オリーブオイルから始まる朝
朝に目覚めると、うがいをして白湯を飲む。そして次に、オリーブオイルを器に少し注いで、飲む。
飲むのは新油。搾りたてのイタリア産エキストラヴァージンオリーブオイルである。
日々の体調を問う、知る
青いトマトの香りがするこの新油は、日々の体調を教えてくれる。調子がいいときは、トマトやペッパー、アーモンドの香りが漂ってきて、その味わいのふくよかさと共に、体に精気を吹き込んで行く。しかし疲れ気味な日は、甘い香りを感じるだけで、複雑な香りは感じない。舌の上を流れ、ゆっくりと喉に落ちゆく黄緑色の液体に癒されはするが、自分の体が、まだその恵みを受け取れぬ状態であることを知る。
なら力をつけようと思い立ち、オリーブオイルをまた10ccほど注ぎ、岩塩を混ぜて飲む。するとどうだろう。弱った感覚が、みるみる目覚め、動き出そうとするではないか。

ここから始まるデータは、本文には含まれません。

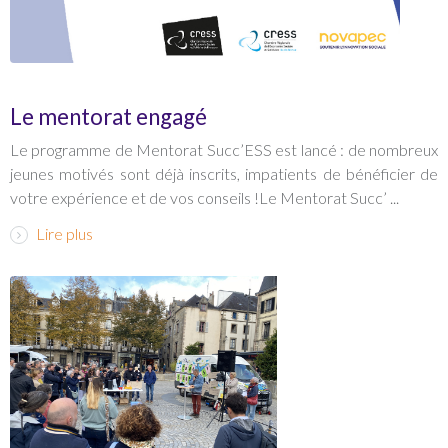
Le mentorat engagé
Le programme de Mentorat Succ’ESS est lancé : de nombreux
jeunes motivés sont déjà inscrits, impatients de bénéficier de
votre expérience et de vos conseils !Le Mentorat Succ’ ...
Lire plus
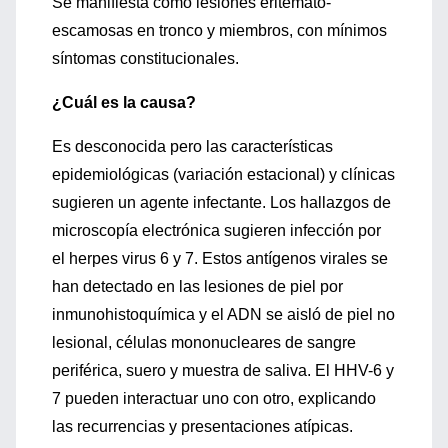
Se manifiesta como lesiones eritemato-
escamosas en tronco y miembros, con mínimos
síntomas constitucionales.
¿Cuál es la causa?
Es desconocida pero las características
epidemiológicas (variación estacional) y clínicas
sugieren un agente infectante. Los hallazgos de
microscopía electrónica sugieren infección por
el herpes virus 6 y 7. Estos antígenos virales se
han detectado en las lesiones de piel por
inmunohistoquímica y el ADN se aisló de piel no
lesional, células mononucleares de sangre
periférica, suero y muestra de saliva. El HHV-6 y
7 pueden interactuar uno con otro, explicando
las recurrencias y presentaciones atípicas.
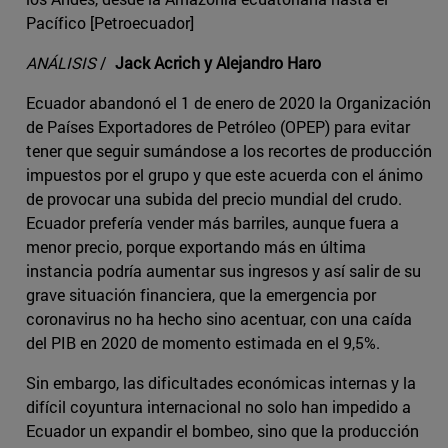
Pacífico [Petroecuador]
ANÁLISIS
/
Jack Acrich y Alejandro Haro
Ecuador abandonó el 1 de enero de 2020 la Organización
de Países Exportadores de Petróleo (OPEP) para evitar
tener que seguir sumándose a los recortes de producción
impuestos por el grupo y que este acuerda con el ánimo
de provocar una subida del precio mundial del crudo.
Ecuador prefería vender más barriles, aunque fuera a
menor precio, porque exportando más en última
instancia podría aumentar sus ingresos y así salir de su
grave situación financiera, que la emergencia por
coronavirus no ha hecho sino acentuar, con una caída
del PIB en 2020 de momento estimada en el 9,5%.
Sin embargo, las dificultades económicas internas y la
difícil coyuntura internacional no solo han impedido a
Ecuador un expandir el bombeo, sino que la producción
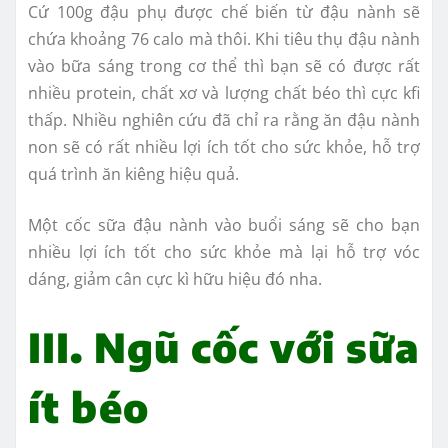
Cứ 100g đậu phụ được chế biến từ đậu nành sẽ
chứa khoảng 76 calo mà thôi.
Khi tiêu thụ đậu nành
vào bữa sáng trong cơ thể thì bạn sẽ có được rất
nhiều protein, chất xơ và lượng chất béo thì cực kfi
thấp. Nhiều nghiên cứu đã chỉ ra rằng ăn đậu nành
non sẽ có rất nhiều lợi ích tốt cho sức khỏe, hỗ trợ
quá trình ăn kiêng hiệu quả.
Một cốc sữa đậu nành vào buổi sáng sẽ cho bạn
nhiều lợi ích tốt cho sức khỏe mà lại hỗ trợ vóc
dáng, giảm cân cực kì hữu hiệu đó nha.
III. Ngũ cốc với sữa
ít béo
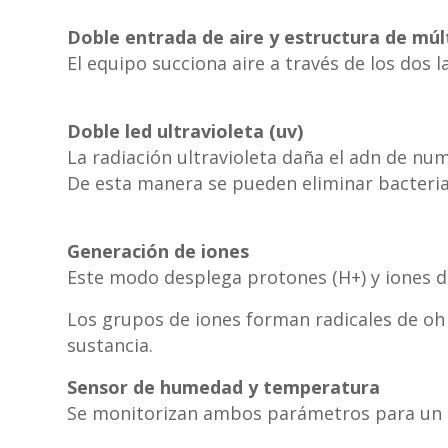
Doble entrada de aire y estructura de múl
El equipo succiona aire a través de los dos la
Doble led ultravioleta (uv)
La radiación ultravioleta daña el adn de n
De esta manera se pueden eliminar bacterias
Generación de iones
Este modo desplega protones (H+) y iones 
Los grupos de iones forman radicales de oh
sustancia.
Sensor de humedad y temperatura
Se monitorizan ambos parámetros para un mej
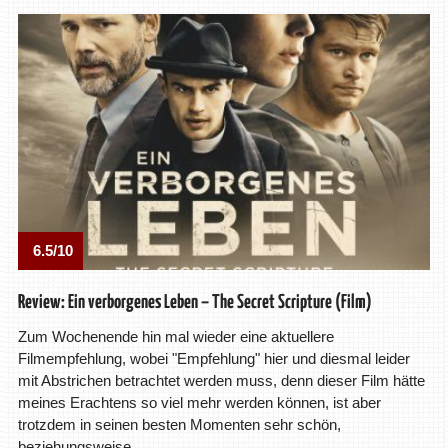
6.5/10
Review: Ein verborgenes Leben – The Secret Scripture (Film)
Zum Wochenende hin mal wieder eine aktuellere
Filmempfehlung, wobei "Empfehlung" hier und diesmal leider
mit Abstrichen betrachtet werden muss, denn dieser Film hätte
meines Erachtens so viel mehr werden können, ist aber
trotzdem in seinen besten Momenten sehr schön,
beziehungsweise …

自然なのである。良質のヴァージンオイルには、都会生活で錆び付いた体が、自然と会話を交わし始める鍵が隠されている。だから朝一番で飲み、自分の体をオリーブオイルに問う。
大地に広がるトマト畑
料理に使うときは、調味料として考える。好きなのは、火をかけないフライパンにトマトの薄切りとオイルを入れ、リングイネを茹でる。茹で上がり40秒前に、フライパンに火をつけ、音が出たら茹で汁を大匙一杯。乳化させ、茹でたスパゲッティを入れて火を止め、皿に盛る。
塩は茹で汁に入れた塩だけで、こしょうもかけない。ここに例の新油をたらりとかけまわして食べる。この料理は、元イタリア代表ストライカー、フィリッポ・インザーギの好物だったと聞いたことがある。口一杯に香るトマトに、オリーブオイルの青いトマトの香りが抱き合って、目を閉じれば、大地に広がるトマト畑の只中に立っている。